Enfin, l’argument peut-être le plus problématique, et qui nécessiterait en tout cas des recherches plus approfondies, est celui des « loges guerrières totémiques ». Selon Ray Kerkhove, de telles loges, semblables à celles observées chez les Indiens des Plaines d’Amérique du Nord, réunissaient certains combattants particulièrement distingués et structuraient les forces armées, voire les relations politiques au sein des tribus, à une échelle relativement importante. L’imitation de cris d’animaux dans un contexte militaire pouvant difficilement être considérée comme une preuve convaincante de totémisme (p. 31), le dossier repose entièrement sur le témoignage tardif d’Alice Dunkan-Kemp.
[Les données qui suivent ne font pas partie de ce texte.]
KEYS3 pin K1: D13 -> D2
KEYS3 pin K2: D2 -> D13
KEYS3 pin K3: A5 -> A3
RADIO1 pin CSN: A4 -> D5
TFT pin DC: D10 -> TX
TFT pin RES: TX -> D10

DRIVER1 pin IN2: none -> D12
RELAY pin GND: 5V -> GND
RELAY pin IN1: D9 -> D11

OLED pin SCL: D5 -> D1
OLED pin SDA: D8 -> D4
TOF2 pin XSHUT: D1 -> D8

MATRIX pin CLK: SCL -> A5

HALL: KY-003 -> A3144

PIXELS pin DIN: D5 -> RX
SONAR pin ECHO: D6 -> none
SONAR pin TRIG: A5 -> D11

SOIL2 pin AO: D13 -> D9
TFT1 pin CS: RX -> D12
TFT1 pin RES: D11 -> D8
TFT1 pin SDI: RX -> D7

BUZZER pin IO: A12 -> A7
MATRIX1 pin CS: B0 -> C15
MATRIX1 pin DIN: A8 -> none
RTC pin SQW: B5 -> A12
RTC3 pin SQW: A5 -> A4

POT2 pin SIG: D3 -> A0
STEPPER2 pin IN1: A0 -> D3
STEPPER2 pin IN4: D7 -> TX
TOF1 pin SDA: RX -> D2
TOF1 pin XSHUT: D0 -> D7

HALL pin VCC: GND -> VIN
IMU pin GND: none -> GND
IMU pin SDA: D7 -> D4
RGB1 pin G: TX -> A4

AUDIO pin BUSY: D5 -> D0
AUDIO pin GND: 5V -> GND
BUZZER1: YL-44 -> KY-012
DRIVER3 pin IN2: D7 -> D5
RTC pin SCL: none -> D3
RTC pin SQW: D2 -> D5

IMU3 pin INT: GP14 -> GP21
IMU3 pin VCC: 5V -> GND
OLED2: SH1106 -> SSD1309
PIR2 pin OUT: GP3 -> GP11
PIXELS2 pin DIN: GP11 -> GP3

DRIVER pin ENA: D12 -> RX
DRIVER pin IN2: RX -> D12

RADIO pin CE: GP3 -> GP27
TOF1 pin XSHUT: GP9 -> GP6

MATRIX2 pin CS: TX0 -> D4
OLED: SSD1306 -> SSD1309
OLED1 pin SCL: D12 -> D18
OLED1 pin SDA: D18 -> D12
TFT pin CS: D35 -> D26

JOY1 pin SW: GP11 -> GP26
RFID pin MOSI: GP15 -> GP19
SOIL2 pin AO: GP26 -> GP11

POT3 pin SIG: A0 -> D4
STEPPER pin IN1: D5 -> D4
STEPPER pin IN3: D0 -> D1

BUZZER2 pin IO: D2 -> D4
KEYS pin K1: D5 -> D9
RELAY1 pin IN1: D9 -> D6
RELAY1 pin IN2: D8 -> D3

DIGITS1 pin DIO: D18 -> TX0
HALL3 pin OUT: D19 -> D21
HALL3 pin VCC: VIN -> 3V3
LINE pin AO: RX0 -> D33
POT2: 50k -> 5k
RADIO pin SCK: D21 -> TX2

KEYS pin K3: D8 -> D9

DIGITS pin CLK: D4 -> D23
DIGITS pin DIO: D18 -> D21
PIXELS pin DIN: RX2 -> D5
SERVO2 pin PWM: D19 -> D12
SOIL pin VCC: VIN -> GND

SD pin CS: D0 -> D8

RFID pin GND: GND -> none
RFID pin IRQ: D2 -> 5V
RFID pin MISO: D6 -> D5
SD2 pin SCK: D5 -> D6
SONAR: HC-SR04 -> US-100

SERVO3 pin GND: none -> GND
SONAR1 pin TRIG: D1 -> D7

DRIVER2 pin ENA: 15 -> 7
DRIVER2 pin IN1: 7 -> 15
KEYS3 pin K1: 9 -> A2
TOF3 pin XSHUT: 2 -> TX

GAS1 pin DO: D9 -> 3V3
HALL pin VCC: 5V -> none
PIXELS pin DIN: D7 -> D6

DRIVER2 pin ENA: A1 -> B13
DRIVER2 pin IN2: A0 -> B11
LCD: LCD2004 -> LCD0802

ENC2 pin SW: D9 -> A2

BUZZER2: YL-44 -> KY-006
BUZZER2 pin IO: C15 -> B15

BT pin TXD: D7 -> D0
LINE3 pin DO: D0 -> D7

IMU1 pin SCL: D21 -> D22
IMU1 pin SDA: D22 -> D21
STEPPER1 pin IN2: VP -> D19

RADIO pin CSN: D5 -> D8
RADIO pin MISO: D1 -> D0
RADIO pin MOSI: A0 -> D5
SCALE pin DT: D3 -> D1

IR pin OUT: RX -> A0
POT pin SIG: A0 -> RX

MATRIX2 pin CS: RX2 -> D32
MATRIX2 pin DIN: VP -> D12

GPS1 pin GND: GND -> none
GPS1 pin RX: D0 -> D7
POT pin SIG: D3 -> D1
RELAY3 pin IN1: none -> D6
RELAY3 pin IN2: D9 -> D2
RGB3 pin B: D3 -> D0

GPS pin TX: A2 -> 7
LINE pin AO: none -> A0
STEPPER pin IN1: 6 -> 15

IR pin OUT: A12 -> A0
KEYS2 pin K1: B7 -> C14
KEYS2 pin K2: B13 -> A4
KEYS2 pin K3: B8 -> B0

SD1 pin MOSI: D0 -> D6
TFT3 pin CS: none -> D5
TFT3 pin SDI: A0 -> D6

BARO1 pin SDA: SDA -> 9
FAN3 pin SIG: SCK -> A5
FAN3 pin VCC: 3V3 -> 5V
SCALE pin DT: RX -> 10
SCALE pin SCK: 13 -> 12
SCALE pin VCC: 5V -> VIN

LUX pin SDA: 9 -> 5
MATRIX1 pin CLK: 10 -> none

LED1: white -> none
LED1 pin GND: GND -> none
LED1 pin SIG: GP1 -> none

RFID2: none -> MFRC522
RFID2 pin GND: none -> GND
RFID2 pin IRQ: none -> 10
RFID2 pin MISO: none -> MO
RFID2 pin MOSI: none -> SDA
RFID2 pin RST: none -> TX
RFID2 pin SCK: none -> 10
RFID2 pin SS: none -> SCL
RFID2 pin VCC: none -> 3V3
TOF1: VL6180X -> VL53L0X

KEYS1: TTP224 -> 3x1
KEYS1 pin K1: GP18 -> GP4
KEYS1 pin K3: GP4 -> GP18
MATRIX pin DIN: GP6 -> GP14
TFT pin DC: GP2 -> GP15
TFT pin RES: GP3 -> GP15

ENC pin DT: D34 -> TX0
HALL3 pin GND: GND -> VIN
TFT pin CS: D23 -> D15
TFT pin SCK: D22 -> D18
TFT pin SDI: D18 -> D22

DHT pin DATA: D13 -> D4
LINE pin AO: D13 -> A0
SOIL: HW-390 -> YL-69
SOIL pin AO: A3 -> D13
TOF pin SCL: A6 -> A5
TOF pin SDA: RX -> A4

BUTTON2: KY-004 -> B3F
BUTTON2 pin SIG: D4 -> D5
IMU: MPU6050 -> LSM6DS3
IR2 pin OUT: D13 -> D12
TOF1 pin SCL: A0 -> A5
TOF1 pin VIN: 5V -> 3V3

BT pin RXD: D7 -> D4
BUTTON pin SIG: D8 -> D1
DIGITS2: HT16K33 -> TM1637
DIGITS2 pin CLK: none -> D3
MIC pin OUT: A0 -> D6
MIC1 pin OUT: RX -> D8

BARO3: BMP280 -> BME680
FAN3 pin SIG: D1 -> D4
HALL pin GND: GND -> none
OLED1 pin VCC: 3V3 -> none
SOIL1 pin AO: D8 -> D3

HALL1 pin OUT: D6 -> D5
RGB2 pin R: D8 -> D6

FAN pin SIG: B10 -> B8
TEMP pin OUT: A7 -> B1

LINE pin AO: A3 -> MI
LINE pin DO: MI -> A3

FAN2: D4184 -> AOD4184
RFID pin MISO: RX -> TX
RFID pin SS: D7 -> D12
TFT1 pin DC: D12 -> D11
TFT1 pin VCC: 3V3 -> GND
Cependant, sa fiabilité a récemment été vigoureusement contestée, notamment en ce qui concerne les Kooroongoora, un mouvement qui a émergé dans le Queensland à la fin du 19e siècle (Nash 2023). Il est donc nécessaire d’approfondir les recherches, d’autant plus qu’il est affirmé que ce mouvement a constitué « la plus grande rébellion organisée dont l’Australie a jamais été témoin » (p. 54), et que l’on ne sait pas très bien comment ce « millénarisme religieux » (p. 57) s’est exprimé dans l’action militaire.

Quoi qu'il en soit, à ma connaissance, aucune autre source n’a décrit de telles « loges guerrières totémiques » ailleurs en Australie. Les groupes totémiques, si fréquents sur ce continent, étaient liés à l’organisation de la parenté, à la gestion du territoire et à la pratique religieuse. Il n’existe aucun indice qu’ils aient constitué des forces militaires spécifiques, a fortiori sur la base d’un recrutement sélectif. De telles loges, si elles ont existé, auraient donc constitué un phénomène local, probablement postérieur au contact et induit par celui-ci.

 

RÉFÉRENCES

NASH, D. 2023. « Kurangara in Queensland ? A critique of Duncan-Kemp’s account. », Oceania 93(1) : 41-56.

SPENCER, B. et F. J. GILLEN 1968 (1899). The Native Tribes of North Central Australia. New York : Dover Publications.